*Work instruction:*
Can you give these records again with "value" swapped for "amount" everywhere, everything else unchanged and the pictures left out?

───

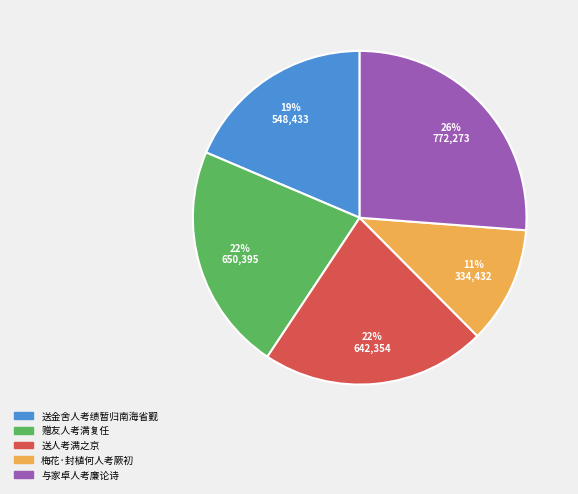

To the nearest percent, what is the difference between the largest and smallest slice percentages?

15%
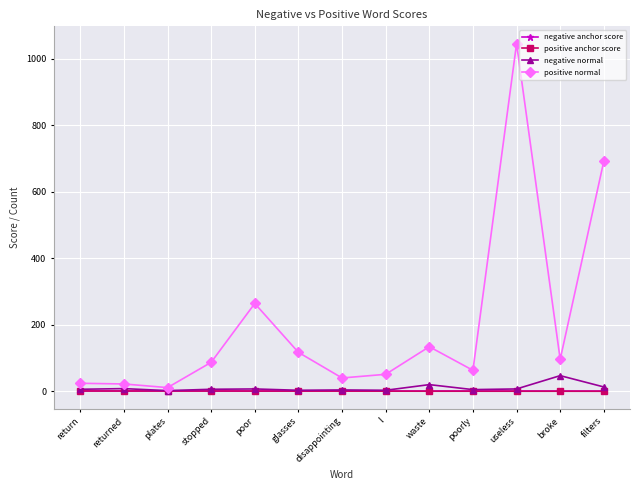

What is the value of the negative normal point at the 3rd from the left?

2.0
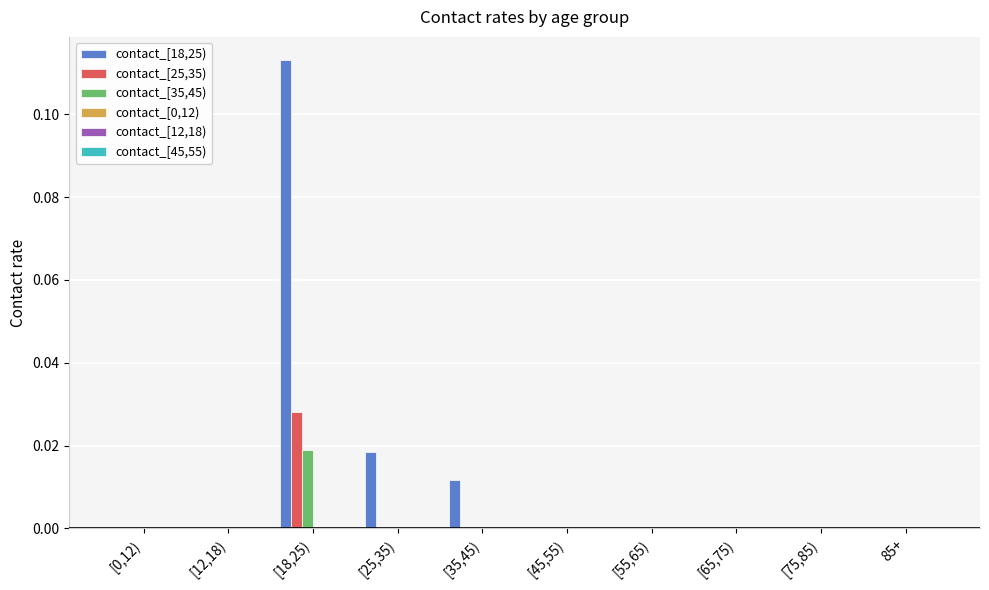

Is the value of contact_[35,45) at [25,35) greater than the value of contact_[18,25) at [35,45)?

No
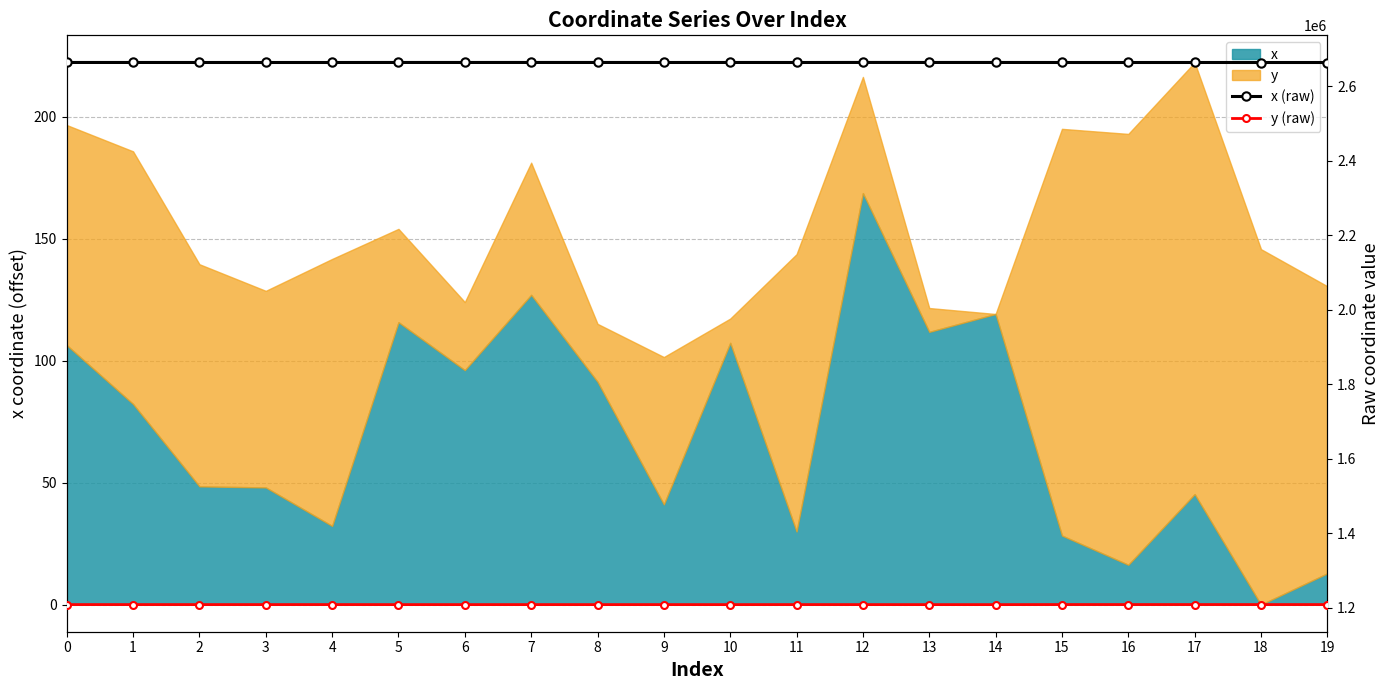

Where is the first local maximum for y (raw)?

1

───

*Response box:*
To the nearest percent, what is the difference between the largest and smallest slice percentages?

15%

What is the amount of the negative normal point at the 3rd from the left?

2.0

Is the amount of contact_[35,45) at [25,35) greater than the amount of contact_[18,25) at [35,45)?

No

Where is the first local maximum for y (raw)?

1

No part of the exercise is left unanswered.